[Available data]:

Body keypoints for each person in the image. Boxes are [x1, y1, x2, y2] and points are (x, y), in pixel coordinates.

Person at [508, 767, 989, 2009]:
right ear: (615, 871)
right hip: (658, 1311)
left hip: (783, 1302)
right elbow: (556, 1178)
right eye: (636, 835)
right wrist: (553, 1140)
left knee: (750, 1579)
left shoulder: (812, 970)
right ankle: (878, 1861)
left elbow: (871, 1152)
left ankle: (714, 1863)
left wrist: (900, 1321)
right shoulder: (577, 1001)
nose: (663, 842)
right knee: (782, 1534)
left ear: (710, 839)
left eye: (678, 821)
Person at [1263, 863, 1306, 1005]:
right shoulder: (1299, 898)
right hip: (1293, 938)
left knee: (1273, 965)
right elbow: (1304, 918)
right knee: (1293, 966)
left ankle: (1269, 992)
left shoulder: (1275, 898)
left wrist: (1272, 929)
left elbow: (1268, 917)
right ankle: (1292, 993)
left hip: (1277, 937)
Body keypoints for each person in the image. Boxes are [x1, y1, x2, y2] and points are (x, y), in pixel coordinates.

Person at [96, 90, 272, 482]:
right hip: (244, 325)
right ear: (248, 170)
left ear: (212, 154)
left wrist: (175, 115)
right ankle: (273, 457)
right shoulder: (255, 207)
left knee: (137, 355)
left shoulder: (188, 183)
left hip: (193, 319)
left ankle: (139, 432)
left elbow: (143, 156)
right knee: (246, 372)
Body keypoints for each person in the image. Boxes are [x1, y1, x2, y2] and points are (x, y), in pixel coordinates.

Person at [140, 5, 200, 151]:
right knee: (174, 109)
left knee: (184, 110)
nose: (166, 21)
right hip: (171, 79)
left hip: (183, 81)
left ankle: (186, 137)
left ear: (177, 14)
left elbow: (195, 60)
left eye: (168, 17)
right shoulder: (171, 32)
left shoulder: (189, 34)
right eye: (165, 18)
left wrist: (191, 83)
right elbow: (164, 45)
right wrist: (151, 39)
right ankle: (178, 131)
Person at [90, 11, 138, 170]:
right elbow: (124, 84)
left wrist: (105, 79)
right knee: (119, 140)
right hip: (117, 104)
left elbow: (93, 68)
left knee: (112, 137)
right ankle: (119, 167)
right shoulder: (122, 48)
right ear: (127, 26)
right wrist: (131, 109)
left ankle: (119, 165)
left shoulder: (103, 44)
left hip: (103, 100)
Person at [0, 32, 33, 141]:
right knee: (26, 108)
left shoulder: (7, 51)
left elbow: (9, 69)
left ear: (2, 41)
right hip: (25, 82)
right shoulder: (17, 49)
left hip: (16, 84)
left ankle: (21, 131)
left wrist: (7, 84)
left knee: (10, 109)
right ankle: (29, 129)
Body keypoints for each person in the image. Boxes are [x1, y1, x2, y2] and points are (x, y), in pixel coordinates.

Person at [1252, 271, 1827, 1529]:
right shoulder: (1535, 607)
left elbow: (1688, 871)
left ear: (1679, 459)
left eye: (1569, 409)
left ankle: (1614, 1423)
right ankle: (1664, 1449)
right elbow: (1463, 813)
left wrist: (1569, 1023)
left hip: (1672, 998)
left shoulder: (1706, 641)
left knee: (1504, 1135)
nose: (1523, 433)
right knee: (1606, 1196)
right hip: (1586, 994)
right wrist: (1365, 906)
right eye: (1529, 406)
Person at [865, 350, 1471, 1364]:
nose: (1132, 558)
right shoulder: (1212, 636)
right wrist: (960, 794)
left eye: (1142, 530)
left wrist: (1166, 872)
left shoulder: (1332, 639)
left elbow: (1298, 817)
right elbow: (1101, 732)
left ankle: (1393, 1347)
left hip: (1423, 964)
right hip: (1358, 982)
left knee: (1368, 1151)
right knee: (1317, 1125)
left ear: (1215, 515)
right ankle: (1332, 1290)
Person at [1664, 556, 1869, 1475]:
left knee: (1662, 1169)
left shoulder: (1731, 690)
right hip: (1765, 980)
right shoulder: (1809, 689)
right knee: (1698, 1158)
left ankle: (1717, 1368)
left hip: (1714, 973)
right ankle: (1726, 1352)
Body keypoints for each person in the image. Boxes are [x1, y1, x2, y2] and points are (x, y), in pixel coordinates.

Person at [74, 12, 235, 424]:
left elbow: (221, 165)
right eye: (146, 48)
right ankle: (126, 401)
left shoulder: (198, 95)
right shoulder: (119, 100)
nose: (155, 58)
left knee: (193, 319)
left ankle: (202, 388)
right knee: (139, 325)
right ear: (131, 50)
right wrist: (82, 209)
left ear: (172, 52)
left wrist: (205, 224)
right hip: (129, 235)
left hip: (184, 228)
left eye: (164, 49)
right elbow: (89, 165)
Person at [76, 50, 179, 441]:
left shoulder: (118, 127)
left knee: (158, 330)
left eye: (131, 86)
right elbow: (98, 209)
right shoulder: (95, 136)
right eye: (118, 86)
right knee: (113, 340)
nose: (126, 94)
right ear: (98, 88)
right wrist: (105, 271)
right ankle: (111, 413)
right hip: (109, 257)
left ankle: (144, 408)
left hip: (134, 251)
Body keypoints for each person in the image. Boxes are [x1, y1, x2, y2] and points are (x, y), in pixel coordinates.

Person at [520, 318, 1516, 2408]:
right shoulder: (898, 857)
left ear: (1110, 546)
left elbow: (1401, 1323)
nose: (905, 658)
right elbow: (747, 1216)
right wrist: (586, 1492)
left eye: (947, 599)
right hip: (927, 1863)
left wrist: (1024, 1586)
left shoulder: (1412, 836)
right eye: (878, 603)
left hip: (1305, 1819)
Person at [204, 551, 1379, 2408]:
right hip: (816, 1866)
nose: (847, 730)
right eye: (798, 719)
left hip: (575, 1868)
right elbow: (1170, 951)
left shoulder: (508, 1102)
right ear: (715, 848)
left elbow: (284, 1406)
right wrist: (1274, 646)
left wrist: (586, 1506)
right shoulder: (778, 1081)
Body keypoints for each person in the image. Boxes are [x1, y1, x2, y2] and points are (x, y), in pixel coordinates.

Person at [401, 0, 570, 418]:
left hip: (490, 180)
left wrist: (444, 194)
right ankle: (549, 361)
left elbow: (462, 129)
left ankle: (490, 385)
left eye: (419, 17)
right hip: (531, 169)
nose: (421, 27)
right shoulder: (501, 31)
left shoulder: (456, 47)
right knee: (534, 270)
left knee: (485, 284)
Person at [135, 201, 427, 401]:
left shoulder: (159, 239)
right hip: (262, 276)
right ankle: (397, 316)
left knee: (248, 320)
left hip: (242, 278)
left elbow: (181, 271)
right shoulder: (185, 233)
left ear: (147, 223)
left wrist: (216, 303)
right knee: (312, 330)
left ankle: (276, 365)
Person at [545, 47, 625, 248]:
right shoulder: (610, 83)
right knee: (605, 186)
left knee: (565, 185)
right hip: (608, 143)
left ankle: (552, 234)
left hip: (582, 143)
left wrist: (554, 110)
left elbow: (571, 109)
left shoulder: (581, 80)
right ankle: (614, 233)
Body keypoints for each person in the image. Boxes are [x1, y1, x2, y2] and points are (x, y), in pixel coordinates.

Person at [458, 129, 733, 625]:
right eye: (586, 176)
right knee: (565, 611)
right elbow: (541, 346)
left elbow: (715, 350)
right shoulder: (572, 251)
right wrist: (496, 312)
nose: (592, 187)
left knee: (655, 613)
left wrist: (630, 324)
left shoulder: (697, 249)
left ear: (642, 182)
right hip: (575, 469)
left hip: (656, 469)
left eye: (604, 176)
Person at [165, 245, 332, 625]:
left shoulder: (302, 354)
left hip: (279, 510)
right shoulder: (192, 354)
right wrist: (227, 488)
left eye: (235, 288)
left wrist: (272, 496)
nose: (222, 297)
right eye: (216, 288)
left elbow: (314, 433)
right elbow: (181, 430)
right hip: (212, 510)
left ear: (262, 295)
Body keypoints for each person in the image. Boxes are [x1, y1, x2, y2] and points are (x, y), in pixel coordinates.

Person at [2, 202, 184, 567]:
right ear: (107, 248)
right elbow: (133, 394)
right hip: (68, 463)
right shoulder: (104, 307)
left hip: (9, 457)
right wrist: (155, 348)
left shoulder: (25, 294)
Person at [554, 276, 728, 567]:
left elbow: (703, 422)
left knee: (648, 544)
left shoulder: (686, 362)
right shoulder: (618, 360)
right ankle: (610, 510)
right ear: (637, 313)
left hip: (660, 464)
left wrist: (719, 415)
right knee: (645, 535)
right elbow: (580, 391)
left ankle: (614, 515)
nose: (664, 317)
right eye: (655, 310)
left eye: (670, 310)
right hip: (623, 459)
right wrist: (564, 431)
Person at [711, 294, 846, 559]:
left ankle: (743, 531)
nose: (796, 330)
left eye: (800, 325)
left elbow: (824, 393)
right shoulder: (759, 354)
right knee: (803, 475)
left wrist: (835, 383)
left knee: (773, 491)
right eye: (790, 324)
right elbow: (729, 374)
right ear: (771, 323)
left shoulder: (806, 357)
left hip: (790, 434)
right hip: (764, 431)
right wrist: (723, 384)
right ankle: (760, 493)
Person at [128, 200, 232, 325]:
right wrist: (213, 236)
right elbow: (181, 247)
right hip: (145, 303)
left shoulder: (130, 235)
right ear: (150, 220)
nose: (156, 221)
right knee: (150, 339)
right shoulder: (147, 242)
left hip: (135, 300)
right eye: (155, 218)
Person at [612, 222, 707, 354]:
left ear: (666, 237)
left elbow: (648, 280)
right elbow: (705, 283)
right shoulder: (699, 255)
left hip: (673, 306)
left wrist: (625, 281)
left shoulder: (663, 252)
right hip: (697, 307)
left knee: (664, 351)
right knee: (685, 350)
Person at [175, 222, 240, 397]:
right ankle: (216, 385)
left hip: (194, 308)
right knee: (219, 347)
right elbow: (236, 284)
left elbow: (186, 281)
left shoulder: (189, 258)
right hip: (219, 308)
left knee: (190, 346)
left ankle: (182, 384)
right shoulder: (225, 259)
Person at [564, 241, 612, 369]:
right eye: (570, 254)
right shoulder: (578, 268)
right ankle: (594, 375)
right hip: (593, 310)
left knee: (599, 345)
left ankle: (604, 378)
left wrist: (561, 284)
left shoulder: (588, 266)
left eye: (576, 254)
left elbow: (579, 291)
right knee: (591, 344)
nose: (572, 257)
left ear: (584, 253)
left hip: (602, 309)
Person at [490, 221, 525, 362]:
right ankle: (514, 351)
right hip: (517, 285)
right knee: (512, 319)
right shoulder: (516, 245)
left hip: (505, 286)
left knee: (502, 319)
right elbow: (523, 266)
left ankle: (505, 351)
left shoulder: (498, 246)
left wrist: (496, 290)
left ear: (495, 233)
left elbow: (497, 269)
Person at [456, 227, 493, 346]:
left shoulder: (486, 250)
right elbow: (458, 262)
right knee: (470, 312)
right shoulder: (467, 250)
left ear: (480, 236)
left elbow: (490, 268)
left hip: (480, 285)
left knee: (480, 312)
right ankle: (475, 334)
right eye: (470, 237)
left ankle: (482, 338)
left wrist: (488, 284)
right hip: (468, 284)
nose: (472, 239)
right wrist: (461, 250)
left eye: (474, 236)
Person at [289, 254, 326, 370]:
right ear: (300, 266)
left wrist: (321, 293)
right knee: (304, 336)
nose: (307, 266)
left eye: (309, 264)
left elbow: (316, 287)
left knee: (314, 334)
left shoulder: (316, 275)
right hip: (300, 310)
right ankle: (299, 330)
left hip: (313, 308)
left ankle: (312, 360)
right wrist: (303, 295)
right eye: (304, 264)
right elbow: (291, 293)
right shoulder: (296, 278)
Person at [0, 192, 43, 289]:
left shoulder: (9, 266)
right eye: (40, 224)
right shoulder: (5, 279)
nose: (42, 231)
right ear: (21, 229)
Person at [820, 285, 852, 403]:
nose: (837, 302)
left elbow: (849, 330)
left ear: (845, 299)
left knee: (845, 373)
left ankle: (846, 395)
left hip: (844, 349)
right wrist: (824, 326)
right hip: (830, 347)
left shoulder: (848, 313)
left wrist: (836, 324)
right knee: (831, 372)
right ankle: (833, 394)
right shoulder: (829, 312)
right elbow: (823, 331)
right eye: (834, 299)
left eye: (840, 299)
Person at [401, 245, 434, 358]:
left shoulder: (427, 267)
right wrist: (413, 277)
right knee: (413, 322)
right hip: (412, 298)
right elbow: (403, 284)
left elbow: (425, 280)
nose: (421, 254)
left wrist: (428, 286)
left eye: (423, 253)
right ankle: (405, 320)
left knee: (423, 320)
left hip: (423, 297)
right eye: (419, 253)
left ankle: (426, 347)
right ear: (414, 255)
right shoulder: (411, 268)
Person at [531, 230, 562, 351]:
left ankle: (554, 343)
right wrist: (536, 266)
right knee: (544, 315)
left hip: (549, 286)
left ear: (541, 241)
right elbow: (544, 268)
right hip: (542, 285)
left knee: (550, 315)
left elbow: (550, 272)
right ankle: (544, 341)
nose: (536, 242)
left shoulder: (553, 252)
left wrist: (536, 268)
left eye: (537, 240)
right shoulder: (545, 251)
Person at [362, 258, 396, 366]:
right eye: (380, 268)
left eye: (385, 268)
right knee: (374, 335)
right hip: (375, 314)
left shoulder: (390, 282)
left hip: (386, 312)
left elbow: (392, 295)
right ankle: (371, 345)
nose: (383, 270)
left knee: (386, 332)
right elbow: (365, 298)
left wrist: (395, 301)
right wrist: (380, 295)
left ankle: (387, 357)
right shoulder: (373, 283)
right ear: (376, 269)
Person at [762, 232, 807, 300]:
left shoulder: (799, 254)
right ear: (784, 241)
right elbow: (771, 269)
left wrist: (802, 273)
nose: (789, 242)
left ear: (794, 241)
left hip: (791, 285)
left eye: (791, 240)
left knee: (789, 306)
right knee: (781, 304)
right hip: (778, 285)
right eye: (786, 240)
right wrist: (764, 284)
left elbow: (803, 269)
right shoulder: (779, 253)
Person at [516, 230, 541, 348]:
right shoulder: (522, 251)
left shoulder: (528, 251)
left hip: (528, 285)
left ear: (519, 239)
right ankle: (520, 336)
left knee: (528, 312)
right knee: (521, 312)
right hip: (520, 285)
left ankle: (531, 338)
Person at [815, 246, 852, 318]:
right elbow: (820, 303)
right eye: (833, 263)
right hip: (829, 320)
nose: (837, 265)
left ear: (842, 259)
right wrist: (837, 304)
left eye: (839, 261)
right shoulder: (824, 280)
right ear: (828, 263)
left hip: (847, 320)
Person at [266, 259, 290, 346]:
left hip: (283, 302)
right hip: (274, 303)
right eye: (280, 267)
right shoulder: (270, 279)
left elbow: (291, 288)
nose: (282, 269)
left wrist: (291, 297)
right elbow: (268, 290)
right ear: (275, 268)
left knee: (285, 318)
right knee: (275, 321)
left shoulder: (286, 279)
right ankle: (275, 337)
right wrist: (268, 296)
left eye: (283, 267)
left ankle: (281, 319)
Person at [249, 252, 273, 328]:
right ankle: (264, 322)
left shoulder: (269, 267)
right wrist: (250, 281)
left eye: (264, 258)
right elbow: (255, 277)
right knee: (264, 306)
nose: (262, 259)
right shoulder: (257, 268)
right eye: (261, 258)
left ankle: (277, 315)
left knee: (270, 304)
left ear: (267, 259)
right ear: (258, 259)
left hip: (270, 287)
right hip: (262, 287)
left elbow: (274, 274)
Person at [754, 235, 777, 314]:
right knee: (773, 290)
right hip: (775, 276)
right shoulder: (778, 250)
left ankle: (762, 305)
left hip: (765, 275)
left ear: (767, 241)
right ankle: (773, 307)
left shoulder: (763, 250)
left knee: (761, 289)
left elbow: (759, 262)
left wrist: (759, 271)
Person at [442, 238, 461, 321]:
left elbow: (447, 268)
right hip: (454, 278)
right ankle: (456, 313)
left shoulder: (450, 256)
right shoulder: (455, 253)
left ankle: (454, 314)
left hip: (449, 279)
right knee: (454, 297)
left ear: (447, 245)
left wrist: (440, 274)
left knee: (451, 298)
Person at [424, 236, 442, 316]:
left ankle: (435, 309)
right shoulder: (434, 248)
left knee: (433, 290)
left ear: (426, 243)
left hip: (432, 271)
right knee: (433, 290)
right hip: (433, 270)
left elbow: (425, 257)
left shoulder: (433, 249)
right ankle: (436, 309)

[Exercise prompt]:
Copy out the lines above word for word, stopping after the line containing "left wrist: (105, 79)".

[Written answer]:
Body keypoints for each person in the image. Boxes are [x1, y1, x2, y2] and points are (x, y), in pixel coordinates.

Person at [508, 767, 989, 2009]:
right ear: (615, 871)
right hip: (658, 1311)
left hip: (783, 1302)
right elbow: (556, 1178)
right eye: (636, 835)
right wrist: (553, 1140)
left knee: (750, 1579)
left shoulder: (812, 970)
right ankle: (878, 1861)
left elbow: (871, 1152)
left ankle: (714, 1863)
left wrist: (900, 1321)
right shoulder: (577, 1001)
nose: (663, 842)
right knee: (782, 1534)
left ear: (710, 839)
left eye: (678, 821)
Person at [1263, 863, 1306, 1005]:
right shoulder: (1299, 898)
right hip: (1293, 938)
left knee: (1273, 965)
right elbow: (1304, 918)
right knee: (1293, 966)
left ankle: (1269, 992)
left shoulder: (1275, 898)
left wrist: (1272, 929)
left elbow: (1268, 917)
right ankle: (1292, 993)
left hip: (1277, 937)
Body keypoints for each person in the image. Boxes are [x1, y1, x2, y2] and points are (x, y), in pixel coordinates.

Person at [96, 90, 272, 482]:
right hip: (244, 325)
right ear: (248, 170)
left ear: (212, 154)
left wrist: (175, 115)
right ankle: (273, 457)
right shoulder: (255, 207)
left knee: (137, 355)
left shoulder: (188, 183)
left hip: (193, 319)
left ankle: (139, 432)
left elbow: (143, 156)
right knee: (246, 372)
Body keypoints for each person in the image. Boxes are [x1, y1, x2, y2] and points are (x, y), in pixel coordinates.

Person at [140, 5, 200, 151]:
right knee: (174, 109)
left knee: (184, 110)
nose: (166, 21)
right hip: (171, 79)
left hip: (183, 81)
left ankle: (186, 137)
left ear: (177, 14)
left elbow: (195, 60)
left eye: (168, 17)
right shoulder: (171, 32)
left shoulder: (189, 34)
right eye: (165, 18)
left wrist: (191, 83)
right elbow: (164, 45)
right wrist: (151, 39)
right ankle: (178, 131)
Person at [90, 11, 138, 170]:
right elbow: (124, 84)
left wrist: (105, 79)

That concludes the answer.